# [Ziel der Übung]
Führe den weiter unten stehenden Forumsthread über den PC-Ton am AVR per HDMI oder Toslink dort fort, wo er aufhört.
─── Dokumentausschnitt
# AVR am PC - Ton per HDMI oder Toslink?



## Mitchpuken (28. Dezember 2017)

Hi,

wenn ich mit HDMI aus dem PC in den AVR (und dann in den TV) gehe, ist es dann besser den Ton auch so zu lassen oder diesen per Toslink der Soundkarte zu übertragen? Ich weiß zwar, dass es bei Toslink egal ist, ob das Signal von der Soundkarte oder onboard kommt, weil sich darum der AVR kümmert, aber wie es sich eben zwischen Grafikkarte und Soundkarte/onboard verhält ist mir nicht klar.

AVR ist ein Denon 1400 und Soundkarte eine Asus Xonar DGX.


----------



## ruby666 (29. Dezember 2017)

Ich nehme mal an du willst Surroundsound? Dann lass es mit HDMI angeschlossen.
Ich hatte es auch mal mit Toslink und Soundkarte versucht, aber DD Live & DTS Connect gefielen mir nicht besonders.
Damit kamen bei nahezu jedem Spiel Schritte und Schüsse ausm Center.
Mit HDMI ist es jetzt wie bei Filmen, dass fast ausnahmslos nur Dialoge ausm Center kommen und der restliche Sound der vorne sein soll von den Front-LS ausgegeben wird.


----------



## cap82 (29. Dezember 2017)

HD-Tonformate wie DTS-HD oder Dolby HD bekommst du ebenfalls nur über HDMI. Falls du auch Filme schauen willst.


----------



## Mitchpuken (30. Dezember 2017)

Danke, habe vergessen zu erwähnen, dass es derzeit Stereo ist.


----------



## cap82 (30. Dezember 2017)

Also ich würde es generell bei HDMI belassen. AVR's sind ja dafür ausgelegt. Ich streame meine Musik auch per HDMI. 
Qualitativ gibt es da null Unterschied. 
Das einzige "Problem", das du haben könntest: Falls du mal nur Musik hören willst, ohne TV, kann es etwas umständlich sein, wenn kein TV Signal anliegt. Da zicken manche Systeme etwas rum.


----------



## Viking30k (30. Dezember 2017)

Also ich muss sagen bei Games mag ich den Sound der per HDMI rauskommt am AVR überhaupt nicht bei Filmen merke ich am PC keinen Unterrschied

Aber bei Spielen klingt das wirklich nicht gut für meine Ohren daher habe ich wieder eine Soundkarte im PC die per toslink am AVR ist

Habe einen Yamaha Rx-v1800


----------



## cap82 (30. Dezember 2017)

Ich denke mal, das liegt daran, dass per HDMI der Sound als Multi-Channel erkannt wird. Du musst in der Windows Soundkonfig auf Stereo stellen. Dann übernimmt der AVR dann das Simulieren z.B. DTS NEO6 etc.


----------



## Mitchpuken (1. Januar 2018)
──────
─── Bereitgestellte Datensätze
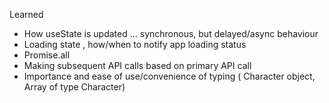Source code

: Learned
- How useState is updated ... synchronous, but delayed/async behaviour
- Loading state , how/when to notify app loading status
- Promise.all 
- Making subsequent API calls based on primary API call
- Importance and ease of use/convenience of typing ( Character object, Array of type Character)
──────
# [Ausgabe unten]
cap82 schrieb:


> Das einzige "Problem", das du haben könntest: Falls du mal nur Musik hören willst, ohne TV, kann es etwas umständlich sein, wenn kein TV Signal anliegt. Da zicken manche Systeme etwas rum.


Genau das. Das Problem haben wohl andere auch, aber bin noch auf keine Lösung gekommen, weil ich gerade analog vom PC zum AVR gehe, aber das soll ja nicht sein.




Viking30k schrieb:


> Also ich muss sagen bei Games mag ich den Sound der per HDMI rauskommt am AVR überhaupt nicht bei Filmen merke ich am PC keinen Unterrschied
> 
> Aber bei Spielen klingt das wirklich nicht gut für meine Ohren daher habe ich wieder eine Soundkarte im PC die per toslink am AVR ist
> 
> Habe einen Yamaha Rx-v1800



Mit Toslink sollte das aber eigentlich kein Unterschied sein. Werde ich jetzt aber doch auch nochmal testen im Vergleich zu analog


----------



## chaotium (1. Januar 2018)

Toslink ist so ne sache. Ich hab immer wieder hin und hergewechselt. Ich konnte bei Toslink nie einstellen ob Stereo oder Surround. An den Boxen kam meisten nur Stereo raus.
Bei DVBViewer konnte ich nur alles in Stereo hören
Bei HDMI läuft nun alles mit 5.1, in Spielen Surround und in DVBViewer Digitales Audio


----------



## blautemple (1. Januar 2018)

Um über Toslink 5.1 zu übertragen brauchst du einen Live Encoder um das Signal in Dolby Digital oder DTS zu komprimieren.  Das
unterstützen allerdings nicht alle Soundkarten.
HDMI hingegen kann bis zu 7.1 unkomprimiert übertragen. 


Gesendet von iPhone mit Tapatalk


----------



## Mitchpuken (1. Januar 2018)

Das hat am erstmal oder sogar gar nichts mit dem was "wie" rauskommt^^ Aber 2.0 ist in Spielen mit TV und Anlage auch nicht so einfach mit 5.1 zu vergleichen 

@Topic
Wie machen die Nutzer eines AVR am Rechner, wenn die gar keinen TV haben? Nutzen die dann gar kein HDMI?


----------



## Viking30k (1. Januar 2018)

wenn ich auf Stereo stelle habe ich dann nicht auch nur Stereo in Spielen?

vlt. Liegts auch daran das ich eine Asus Essence STX II mit 7.1 habe die klingt echt nice^^


----------



## T'PAU (2. Januar 2018)

Ich hatte mal vor zwei Jahren oder so experimentell den PC (GTX970) mit den AVR (Denon AVR-2310) verbunden, zwecks Ton-Übertragung.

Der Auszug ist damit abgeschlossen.